[What is needed]: Render this sentence from the treasury puzzle below in Spanish: "He chose many different locations on the surface of the earth near the secret region."
═══ Document extract ═══
Get The Treasury
Time Limit: 10000/5000 MS (Java/Others) Memory Limit: 32768/32768 K (Java/Others)
Total Submission(s): 3357 Accepted Submission(s): 1077
Problem Description
Jack knows that there is a great underground treasury in a secret region. And he has a special device that can be used to detect treasury under the surface of the earth. One day he got outside with the device to ascertain the treasury. He chose many different locations on the surface of the earth near the secret region. And at each spot he used the device to detect treasury and got some data from it representing a region, which may contain treasury below the surface. The data from the device at each spot is six integers x1, y1, z1, x2, y2 and z2 (x1<x2, y1<y2, z1<z2). According to the instruction of the device they represent the range of x, y and z coordinates of the region. That is to say, the x coordinate of the region, which may contain treasury, ranges from x1 to x2. So do y and z coordinates. The origin of the coordinates is a fixed point under the ground.
═══ Entries shown ═══
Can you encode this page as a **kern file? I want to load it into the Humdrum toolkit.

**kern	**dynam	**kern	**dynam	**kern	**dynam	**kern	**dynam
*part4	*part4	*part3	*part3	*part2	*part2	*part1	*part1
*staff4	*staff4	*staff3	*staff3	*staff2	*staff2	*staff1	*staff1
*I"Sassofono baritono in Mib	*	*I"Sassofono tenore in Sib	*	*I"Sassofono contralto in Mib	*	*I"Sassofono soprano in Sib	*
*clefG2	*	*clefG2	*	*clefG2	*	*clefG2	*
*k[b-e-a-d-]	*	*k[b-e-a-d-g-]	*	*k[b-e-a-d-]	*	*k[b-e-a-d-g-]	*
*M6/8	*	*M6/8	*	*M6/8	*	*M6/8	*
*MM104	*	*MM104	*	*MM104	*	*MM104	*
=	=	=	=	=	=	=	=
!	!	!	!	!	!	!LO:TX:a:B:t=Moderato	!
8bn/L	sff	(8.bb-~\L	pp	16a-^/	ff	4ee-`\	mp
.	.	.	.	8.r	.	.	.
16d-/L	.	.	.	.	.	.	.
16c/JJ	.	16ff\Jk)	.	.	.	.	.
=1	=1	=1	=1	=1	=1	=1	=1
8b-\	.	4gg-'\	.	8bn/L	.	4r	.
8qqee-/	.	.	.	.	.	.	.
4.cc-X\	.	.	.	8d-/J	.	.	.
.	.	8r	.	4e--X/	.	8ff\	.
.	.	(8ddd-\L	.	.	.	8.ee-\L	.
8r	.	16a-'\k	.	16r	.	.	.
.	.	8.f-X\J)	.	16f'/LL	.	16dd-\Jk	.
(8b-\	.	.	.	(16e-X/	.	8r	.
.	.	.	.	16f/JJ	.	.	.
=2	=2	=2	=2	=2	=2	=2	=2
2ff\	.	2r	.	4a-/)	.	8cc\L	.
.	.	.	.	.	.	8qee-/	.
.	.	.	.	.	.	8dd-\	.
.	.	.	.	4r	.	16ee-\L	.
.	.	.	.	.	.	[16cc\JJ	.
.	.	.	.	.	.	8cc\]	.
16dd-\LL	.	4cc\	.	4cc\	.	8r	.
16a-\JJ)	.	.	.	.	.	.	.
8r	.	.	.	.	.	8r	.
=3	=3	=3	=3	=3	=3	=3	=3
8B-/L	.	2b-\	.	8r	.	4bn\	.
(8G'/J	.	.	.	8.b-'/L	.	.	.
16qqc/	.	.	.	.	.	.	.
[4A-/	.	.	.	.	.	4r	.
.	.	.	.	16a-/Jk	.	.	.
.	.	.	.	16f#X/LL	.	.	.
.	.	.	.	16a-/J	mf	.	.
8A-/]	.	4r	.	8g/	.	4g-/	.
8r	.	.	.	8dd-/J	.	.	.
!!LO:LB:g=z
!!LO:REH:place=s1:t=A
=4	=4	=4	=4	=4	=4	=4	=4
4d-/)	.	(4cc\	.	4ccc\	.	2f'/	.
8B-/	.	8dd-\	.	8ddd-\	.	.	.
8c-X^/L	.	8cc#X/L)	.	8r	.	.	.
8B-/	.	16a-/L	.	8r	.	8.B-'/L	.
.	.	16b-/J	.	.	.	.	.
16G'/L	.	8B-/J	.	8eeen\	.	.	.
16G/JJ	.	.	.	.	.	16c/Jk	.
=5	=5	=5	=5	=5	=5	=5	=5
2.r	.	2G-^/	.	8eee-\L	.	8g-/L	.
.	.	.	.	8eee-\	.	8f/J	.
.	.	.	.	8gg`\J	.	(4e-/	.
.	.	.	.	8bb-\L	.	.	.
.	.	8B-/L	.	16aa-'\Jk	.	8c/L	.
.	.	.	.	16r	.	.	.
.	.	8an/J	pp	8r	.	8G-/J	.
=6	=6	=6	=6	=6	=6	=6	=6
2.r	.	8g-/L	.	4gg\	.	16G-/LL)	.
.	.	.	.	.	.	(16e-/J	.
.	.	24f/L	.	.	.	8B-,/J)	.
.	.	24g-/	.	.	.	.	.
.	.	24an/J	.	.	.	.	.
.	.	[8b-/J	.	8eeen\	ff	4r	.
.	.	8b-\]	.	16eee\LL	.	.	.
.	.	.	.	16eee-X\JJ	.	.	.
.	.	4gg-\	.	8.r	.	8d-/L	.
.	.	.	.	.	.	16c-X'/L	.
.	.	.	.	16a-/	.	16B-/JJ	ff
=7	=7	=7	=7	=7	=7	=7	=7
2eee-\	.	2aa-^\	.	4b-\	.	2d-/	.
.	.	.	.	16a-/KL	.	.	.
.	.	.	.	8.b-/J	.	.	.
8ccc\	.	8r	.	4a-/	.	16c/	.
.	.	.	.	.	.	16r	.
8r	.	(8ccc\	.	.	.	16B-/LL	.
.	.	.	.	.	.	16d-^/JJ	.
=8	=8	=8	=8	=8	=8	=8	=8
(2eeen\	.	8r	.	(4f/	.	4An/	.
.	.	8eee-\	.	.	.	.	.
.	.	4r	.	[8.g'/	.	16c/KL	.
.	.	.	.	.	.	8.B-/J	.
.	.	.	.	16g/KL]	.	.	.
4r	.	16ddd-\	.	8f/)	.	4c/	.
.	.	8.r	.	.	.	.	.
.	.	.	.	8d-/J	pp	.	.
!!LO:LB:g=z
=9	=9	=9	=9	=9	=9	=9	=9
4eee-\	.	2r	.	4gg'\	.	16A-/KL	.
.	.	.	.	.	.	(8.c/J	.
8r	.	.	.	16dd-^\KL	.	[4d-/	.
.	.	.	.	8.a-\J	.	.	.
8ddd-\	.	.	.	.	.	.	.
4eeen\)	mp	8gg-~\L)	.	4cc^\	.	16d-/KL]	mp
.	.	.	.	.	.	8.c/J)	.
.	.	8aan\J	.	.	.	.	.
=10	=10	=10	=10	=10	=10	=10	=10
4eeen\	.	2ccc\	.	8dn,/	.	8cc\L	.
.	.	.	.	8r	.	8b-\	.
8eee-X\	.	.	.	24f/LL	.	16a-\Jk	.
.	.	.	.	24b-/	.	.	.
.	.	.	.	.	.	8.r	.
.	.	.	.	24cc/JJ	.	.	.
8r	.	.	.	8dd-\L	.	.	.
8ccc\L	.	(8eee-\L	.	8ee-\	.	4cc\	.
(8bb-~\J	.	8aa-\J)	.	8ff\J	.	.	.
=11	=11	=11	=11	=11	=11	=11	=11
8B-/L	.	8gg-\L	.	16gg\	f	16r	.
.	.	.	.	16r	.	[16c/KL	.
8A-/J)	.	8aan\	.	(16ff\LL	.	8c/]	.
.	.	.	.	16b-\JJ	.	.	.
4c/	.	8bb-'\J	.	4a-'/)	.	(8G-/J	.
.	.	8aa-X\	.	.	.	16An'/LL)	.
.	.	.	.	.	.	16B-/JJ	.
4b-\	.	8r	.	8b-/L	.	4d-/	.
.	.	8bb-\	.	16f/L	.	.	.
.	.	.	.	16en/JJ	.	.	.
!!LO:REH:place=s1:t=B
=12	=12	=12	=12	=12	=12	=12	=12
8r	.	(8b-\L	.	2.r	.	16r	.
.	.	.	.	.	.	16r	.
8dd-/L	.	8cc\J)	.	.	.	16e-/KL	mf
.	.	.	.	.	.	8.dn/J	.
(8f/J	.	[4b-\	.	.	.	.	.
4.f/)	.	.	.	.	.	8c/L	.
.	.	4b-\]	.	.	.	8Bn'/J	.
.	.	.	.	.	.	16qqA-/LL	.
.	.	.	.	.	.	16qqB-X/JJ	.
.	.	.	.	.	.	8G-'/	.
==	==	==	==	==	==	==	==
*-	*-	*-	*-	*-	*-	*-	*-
═══
[Answer to this exercise]: Eligió muchos lugares distintos en la superficie de la tierra cerca de la región secreta.